TASKS:
1. In the expense analysis, what is the sum of the amount column?
2. Condense the section of the expense analysis that begins "Determine the nature of the expense" into a short bulleted list that keeps its main points.
3. Pick up the expense analysis after its final sentence and carry it forward.

EXCERPT PROVIDED:
# **Analysis and visualization of the data**

**Questions for this analysis**.
1. Where did my money go?
2. How can I cut expenses?

To answer these questions, I create proxy tasks:
1. identify expenses:
   1 total by category.
   - total expenses per month
   - Total and average expenses per place
2. identify the top places by length of stay and break them down by category

Determine the nature of the expense (need, want) and compare the goal/actual ratio.
1. Break down the best categories by subcategory
2. Create recommendations based on the result

## **Import libraries and read the data from SQLite database file**

In [1]:
import pandas as pd
import sqlite3 as sq
import numpy as np
import altair as alt
from datetime import datetime
from altair import datum


In [2]:
# read data from SQLite database file, parse dates from 'date' column
cnx = sq.connect("data/EXPENSES.db")
df = pd.read_sql_query("SELECT * FROM dftravel",
                       cnx, parse_dates="date")
df.head()


Unnamed: 0,date,year,month,day,weekday,time,category,subcategory,nature,amount,account,payment_type,lat,lng,place,country
0,2022-08-31 14:33:25,2022,August,31,Wednesday,14:33:25.000000,Food and Drinks,Coffee,want,1.4,Hanseatic Visa,Credit card,12.923556,100.882455,Pattaya,Thailand
1,2022-08-31 14:33:25,2022,August,31,Wednesday,14:33:25.000000,Food and Drinks,Groceries,need,5.53,Hanseatic Visa,Credit card,12.923556,100.882455,Pattaya,Thailand
2,2022-08-31 14:02:09,2022,August,31,Wednesday,14:02:09.000000,Transportation,Public transport,need,0.55,Thai Baht cash,Cash,12.923556,100.882455,Pattaya,Thailand
3,2022-08-31 12:21:11,2022,August,31,Wednesday,12:21:11.000000,Transportation,Public transport,need,0.27,Thai Baht cash,Cash,12.923556,100.882455,Pattaya,Thailand
4,2022-08-31 11:12:21,2022,August,31,Wednesday,11:12:21.000000,Food and Drinks,Coffee,want,3.3,Thai Baht cash,Cash,12.923556,100.882455,Pattaya,Thailand


### **Total expenses**  
Here I just quickly aggregate the data to find out the total expenses.

#### **Quick look at the summary**

In [3]:
df["amount"].agg(["sum", "count", "mean", "max", "min"])


sum      18553.07000
count     2113.00000
mean         8.78044
max       2296.35000
min          0.04000
Name: amount, dtype: float64

#### **Total per Category**  
Group by category to find the totals of each category for the whole period.

Stored data entries

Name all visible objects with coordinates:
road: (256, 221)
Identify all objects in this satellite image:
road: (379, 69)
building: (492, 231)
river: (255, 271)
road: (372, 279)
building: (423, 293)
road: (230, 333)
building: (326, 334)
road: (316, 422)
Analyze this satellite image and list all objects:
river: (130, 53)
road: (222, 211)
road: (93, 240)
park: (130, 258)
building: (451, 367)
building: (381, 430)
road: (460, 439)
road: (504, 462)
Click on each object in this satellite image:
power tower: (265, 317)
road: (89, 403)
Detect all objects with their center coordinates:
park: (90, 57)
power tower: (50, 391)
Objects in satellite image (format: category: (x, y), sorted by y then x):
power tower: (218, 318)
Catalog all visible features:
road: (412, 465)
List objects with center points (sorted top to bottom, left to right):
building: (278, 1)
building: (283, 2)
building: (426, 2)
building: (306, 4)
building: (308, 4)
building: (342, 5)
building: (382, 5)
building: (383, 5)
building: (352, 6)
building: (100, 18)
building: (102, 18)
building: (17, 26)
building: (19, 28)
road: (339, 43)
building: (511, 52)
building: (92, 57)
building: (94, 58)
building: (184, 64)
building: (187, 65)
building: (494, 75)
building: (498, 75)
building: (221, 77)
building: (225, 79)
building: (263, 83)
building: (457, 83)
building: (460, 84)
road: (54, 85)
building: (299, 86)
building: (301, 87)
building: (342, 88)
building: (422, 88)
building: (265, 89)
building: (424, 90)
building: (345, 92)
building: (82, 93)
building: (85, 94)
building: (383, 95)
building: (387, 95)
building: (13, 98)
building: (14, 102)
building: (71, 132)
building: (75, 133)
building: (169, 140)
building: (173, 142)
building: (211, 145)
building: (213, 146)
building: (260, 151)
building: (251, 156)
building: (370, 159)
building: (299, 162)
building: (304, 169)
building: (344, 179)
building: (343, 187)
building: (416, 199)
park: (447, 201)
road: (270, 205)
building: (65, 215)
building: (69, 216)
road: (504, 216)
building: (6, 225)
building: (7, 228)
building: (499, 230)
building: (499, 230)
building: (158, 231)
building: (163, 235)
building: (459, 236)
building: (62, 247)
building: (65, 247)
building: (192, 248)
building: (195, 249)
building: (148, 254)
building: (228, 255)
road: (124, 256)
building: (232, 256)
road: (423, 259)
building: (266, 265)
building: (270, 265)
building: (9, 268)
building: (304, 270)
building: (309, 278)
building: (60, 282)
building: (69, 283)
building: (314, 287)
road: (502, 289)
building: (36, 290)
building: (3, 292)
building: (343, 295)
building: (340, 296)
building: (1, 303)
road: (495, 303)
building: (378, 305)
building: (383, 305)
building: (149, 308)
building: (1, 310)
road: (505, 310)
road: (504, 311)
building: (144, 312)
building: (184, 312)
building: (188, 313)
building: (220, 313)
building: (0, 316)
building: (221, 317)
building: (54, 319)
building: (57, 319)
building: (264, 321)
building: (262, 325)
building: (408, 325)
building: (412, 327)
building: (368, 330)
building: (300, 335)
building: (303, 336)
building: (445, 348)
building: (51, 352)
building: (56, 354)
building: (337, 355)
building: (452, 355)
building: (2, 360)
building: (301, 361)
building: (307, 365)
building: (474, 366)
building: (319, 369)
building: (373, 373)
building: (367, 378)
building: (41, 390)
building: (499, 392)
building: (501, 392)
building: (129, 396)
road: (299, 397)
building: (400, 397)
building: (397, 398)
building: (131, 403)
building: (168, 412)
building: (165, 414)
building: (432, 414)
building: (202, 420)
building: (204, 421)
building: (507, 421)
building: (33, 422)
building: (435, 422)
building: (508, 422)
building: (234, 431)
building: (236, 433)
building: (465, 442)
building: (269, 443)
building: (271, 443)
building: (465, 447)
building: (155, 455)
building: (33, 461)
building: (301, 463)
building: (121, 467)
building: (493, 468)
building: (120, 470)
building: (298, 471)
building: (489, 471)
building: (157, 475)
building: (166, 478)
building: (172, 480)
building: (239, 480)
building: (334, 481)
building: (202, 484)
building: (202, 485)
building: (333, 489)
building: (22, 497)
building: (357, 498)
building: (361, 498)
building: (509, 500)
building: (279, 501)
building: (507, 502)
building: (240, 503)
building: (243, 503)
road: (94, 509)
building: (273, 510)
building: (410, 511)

EXPECTED ANSWERS:
1. The sum is 18553.07.

2.
- Classify each expense as a need or a want and compare the goal/actual ratio.
- Break down the best categories by subcategory.
- Create recommendations based on the result.

3.
In [39]:
b1 = alt.Chart(df).mark_bar(cornerRadius=2).encode(
    alt.X("sum(amount)", title="Total Amount"),
    alt.Y("category:N", sort="-x", title="Category"),
).properties(
    title='Total Travel Expenses per Category from Oct 2021 to Aug 2022'
).configure_axis(grid=False)
b1


The bar graph above reveals the top categories of spending and the total amount spent.

#### **1.2 Total per Month**  
What about total spending per month? 

In [44]:
df = df
bars = (
    alt.Chart(df)
    .mark_bar(cornerRadius=2)
    .encode(
        alt.Y("sum(amount)", title="Total Amount"),
        alt.X("month(date):O", title=None),
        # color='category:N',
    )
)

alt.layer(bars, data=df).facet(column=alt.Row("year(date)", title=None)).resolve_scale(
    x="independent"
).configure_axis(grid=False
).properties(
    title='Total Expenses by Month')


  for col_name, dtype in df.dtypes.iteritems():


The graph shows the total spending per month. The first 3 travel months being the most expensive, starting from January the expenses were significantly lower and the trend is downwards.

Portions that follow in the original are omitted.